A full worked example, including the `Context` setup and a CSM integration, lives at
[`examples/csm_examples/csm_effect_ethos`](../examples/csm_examples/csm_effect_ethos).

## Modalities

| Modality           | Meaning                                                                |
|--------------------|------------------------------------------------------------------------|
| `Obligatory`       | The action must be taken; omission is a violation.                     |
| `Impermissible`    | The action must not be taken; performing it is a violation.            |
| `Optional(i64)`    | The action is permitted and carries an explicit cost.                  |

## Relation to other DeepCausality crates

* `deep_causality` supplies `Context`, `ProposedAction`, `Uncertain`, and the seven generic parameters used here.
* `ultragraph` backs the `TeloidGraph`; freeze and acyclicity checks come from it.

## References

* Olson, T., Salas-Damian, R., and Forbus, K. D. *A Defeasible Deontic Calculus for Resolving Norm Conflicts.* Department of Computer Science, Northwestern University.
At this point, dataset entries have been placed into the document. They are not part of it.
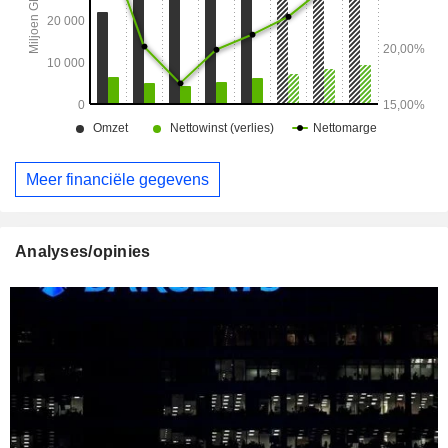
Meer financiële gegevens
Analyses/opinies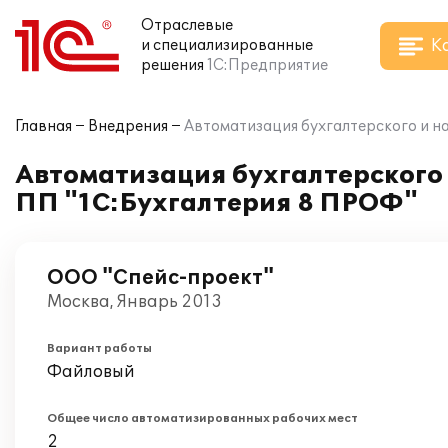
Отраслевые
К
и специализированные
решения
1С:Предприятие
Главная
Внедрения
Автоматизация бухгалтерского и н
Автоматизация бухгалтерского 
ПП "1С:Бухгалтерия 8 ПРОФ"
ООО "Спейс-проект"
Москва, Январь 2013
Вариант работы
Файловый
Общее число автоматизированных рабочих мест
2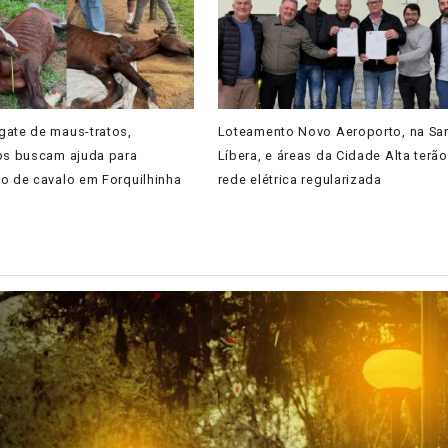
gate de maus-tratos,
Loteamento Novo Aeroporto, na Sa
ios buscam ajuda para
Líbera, e áreas da Cidade Alta terão
o de cavalo em Forquilhinha
rede elétrica regularizada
The DDIC formalism underlying the conflict resolution rules used here:
  [docs/papers/ddic.pdf]../docs/papers/ddic.pdf
* Effect Propagation Process paper, section 8 (Teleology):
  <https://github.com/deepcausality-rs/papers/blob/main/effect_propagation_process/epp.pdf>
* In-repo overview: [docs/ETHOS.md]../docs/ETHOS.md

## License

This project is licensed under the [MIT license](LICENSE).